### Stated task A
From the entries further down, extract the lines starting with the line that contains "family: Acanthaceae" and going on through the line that contains "family: Pteridaceae", and repeat them exactly.

### Provided passage
When the Jews were leaving Egypt, Amalek and his boys attacked the Yids from behind in an attempt to destroy them. Think about this, this takes a lot of chutzpah; in a place and time when G-d was making amazing things happen to the Jews in front of everyone's eyes, Amalek decided that this would nevertheless be an acceptable time to make an attack. It's not that Amalek did not understand that G-d was tangibly active in the lives of the Jewish people, he understood and saw that He was but did not care; it was a direct affront to G-d's Presence. He was basically saying, "Up yours."
Rabbi Brumer said an interesting thing about this parsha, he said that Amalek stands for random chance. In the parsha we see that Amalek, by chance, came upon the Jewish people; he did not see their trek as being under the control of any Divine Being such as G-d, rather, chance was their pilot.
How does this make sense? So big deal, so Amalek believed in chance, how big of a sin is that? This is how it made sense to me; Amalek was a person of a philosophy and worldview that said that there is no ruler to anything, that what's done is done and that nothing really causes this world to function the way that it does. In this world, it is no wonder that Amalek felt no qualms doing what he did, he did not perceive G-d to be a real force in the world, perhaps he thought that the miracles that just occurred were chance. Even if G-d did exist, it didn't figure at all in to how it reflected human actions, and so he attacked the Jews.

### Stated task B
Copy word for word the portion of the passage about Amalek starting with "Rabbi Brumer said" and going on through "was their pilot.".

### Data rows
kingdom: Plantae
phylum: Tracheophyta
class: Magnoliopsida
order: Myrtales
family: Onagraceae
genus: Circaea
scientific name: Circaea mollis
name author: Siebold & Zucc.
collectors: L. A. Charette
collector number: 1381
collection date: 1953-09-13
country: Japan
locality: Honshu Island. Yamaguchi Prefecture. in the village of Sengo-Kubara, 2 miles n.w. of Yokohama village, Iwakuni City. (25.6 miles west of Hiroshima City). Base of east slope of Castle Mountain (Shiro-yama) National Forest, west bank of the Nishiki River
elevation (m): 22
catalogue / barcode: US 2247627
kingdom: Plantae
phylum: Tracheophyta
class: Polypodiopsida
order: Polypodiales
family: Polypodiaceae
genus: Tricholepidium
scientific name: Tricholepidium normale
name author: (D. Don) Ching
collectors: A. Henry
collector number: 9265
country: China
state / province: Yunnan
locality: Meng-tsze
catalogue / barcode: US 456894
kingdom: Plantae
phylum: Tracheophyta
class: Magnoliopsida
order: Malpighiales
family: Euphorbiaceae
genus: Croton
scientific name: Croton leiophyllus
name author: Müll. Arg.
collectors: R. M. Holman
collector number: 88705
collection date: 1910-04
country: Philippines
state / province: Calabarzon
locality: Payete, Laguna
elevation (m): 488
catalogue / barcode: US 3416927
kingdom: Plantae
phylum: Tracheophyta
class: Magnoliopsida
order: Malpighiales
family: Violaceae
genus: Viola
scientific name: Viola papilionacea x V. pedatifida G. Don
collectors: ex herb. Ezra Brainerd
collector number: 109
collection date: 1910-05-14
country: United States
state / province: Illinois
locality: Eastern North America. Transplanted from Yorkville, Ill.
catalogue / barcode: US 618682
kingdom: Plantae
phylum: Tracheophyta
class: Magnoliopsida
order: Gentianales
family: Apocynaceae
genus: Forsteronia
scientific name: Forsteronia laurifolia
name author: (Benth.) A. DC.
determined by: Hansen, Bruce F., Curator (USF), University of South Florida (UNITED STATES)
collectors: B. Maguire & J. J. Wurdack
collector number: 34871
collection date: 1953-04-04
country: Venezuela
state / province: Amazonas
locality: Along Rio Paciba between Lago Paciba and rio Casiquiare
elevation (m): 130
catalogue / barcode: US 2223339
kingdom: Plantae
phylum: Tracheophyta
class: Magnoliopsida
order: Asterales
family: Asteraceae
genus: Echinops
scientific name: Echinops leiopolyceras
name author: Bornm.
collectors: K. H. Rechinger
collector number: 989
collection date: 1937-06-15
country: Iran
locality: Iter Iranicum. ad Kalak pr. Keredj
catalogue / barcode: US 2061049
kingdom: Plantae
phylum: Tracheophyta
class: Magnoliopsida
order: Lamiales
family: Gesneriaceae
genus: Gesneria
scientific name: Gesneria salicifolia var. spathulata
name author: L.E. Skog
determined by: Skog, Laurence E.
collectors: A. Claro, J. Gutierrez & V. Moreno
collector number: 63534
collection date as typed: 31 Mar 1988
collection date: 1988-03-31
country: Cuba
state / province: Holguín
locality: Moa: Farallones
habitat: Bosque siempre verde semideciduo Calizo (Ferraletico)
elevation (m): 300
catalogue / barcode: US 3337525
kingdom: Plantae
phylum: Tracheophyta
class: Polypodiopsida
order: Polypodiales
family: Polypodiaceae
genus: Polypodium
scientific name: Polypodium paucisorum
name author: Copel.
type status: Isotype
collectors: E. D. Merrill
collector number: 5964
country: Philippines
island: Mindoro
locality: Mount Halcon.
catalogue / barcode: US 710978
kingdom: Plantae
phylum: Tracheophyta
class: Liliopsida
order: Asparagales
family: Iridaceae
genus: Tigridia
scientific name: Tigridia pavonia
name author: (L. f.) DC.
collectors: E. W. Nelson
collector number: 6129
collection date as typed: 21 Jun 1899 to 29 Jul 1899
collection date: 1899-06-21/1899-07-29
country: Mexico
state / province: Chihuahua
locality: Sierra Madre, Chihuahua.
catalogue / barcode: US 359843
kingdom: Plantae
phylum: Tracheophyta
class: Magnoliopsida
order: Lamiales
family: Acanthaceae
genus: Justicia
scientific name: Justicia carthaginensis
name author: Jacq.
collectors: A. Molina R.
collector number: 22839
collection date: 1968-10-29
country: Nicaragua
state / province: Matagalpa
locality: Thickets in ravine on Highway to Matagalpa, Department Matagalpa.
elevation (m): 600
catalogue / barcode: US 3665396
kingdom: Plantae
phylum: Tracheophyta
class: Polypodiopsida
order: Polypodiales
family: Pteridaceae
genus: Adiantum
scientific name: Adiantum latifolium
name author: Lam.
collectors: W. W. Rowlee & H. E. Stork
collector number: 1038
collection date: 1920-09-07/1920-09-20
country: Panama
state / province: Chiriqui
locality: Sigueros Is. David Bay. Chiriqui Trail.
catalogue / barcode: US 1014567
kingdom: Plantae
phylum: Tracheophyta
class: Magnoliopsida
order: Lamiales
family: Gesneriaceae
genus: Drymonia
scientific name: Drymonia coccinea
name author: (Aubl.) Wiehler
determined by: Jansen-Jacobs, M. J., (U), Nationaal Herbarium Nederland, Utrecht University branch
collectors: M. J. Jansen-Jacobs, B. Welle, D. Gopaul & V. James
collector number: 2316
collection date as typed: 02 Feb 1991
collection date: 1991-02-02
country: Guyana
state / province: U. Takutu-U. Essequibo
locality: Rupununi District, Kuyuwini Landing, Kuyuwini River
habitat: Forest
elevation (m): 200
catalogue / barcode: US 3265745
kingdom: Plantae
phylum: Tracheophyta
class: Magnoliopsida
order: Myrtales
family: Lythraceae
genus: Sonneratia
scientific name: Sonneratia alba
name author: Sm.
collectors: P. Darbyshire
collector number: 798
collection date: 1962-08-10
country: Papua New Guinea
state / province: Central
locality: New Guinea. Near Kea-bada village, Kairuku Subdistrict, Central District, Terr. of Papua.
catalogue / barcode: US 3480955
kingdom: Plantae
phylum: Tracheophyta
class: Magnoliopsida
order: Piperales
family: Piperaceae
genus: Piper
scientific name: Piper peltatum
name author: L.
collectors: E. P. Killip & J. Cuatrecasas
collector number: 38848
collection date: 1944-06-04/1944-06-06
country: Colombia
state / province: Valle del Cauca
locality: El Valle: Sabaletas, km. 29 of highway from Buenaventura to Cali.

### Exercise answer A
family: Acanthaceae
genus: Justicia
scientific name: Justicia carthaginensis
name author: Jacq.
collectors: A. Molina R.
collector number: 22839
collection date: 1968-10-29
country: Nicaragua
state / province: Matagalpa
locality: Thickets in ravine on Highway to Matagalpa, Department Matagalpa.
elevation (m): 600
catalogue / barcode: US 3665396
kingdom: Plantae
phylum: Tracheophyta
class: Polypodiopsida
order: Polypodiales
family: Pteridaceae

### Exercise answer B
Rabbi Brumer said an interesting thing about this parsha, he said that Amalek stands for random chance. In the parsha we see that Amalek, by chance, came upon the Jewish people; he did not see their trek as being under the control of any Divine Being such as G-d, rather, chance was their pilot.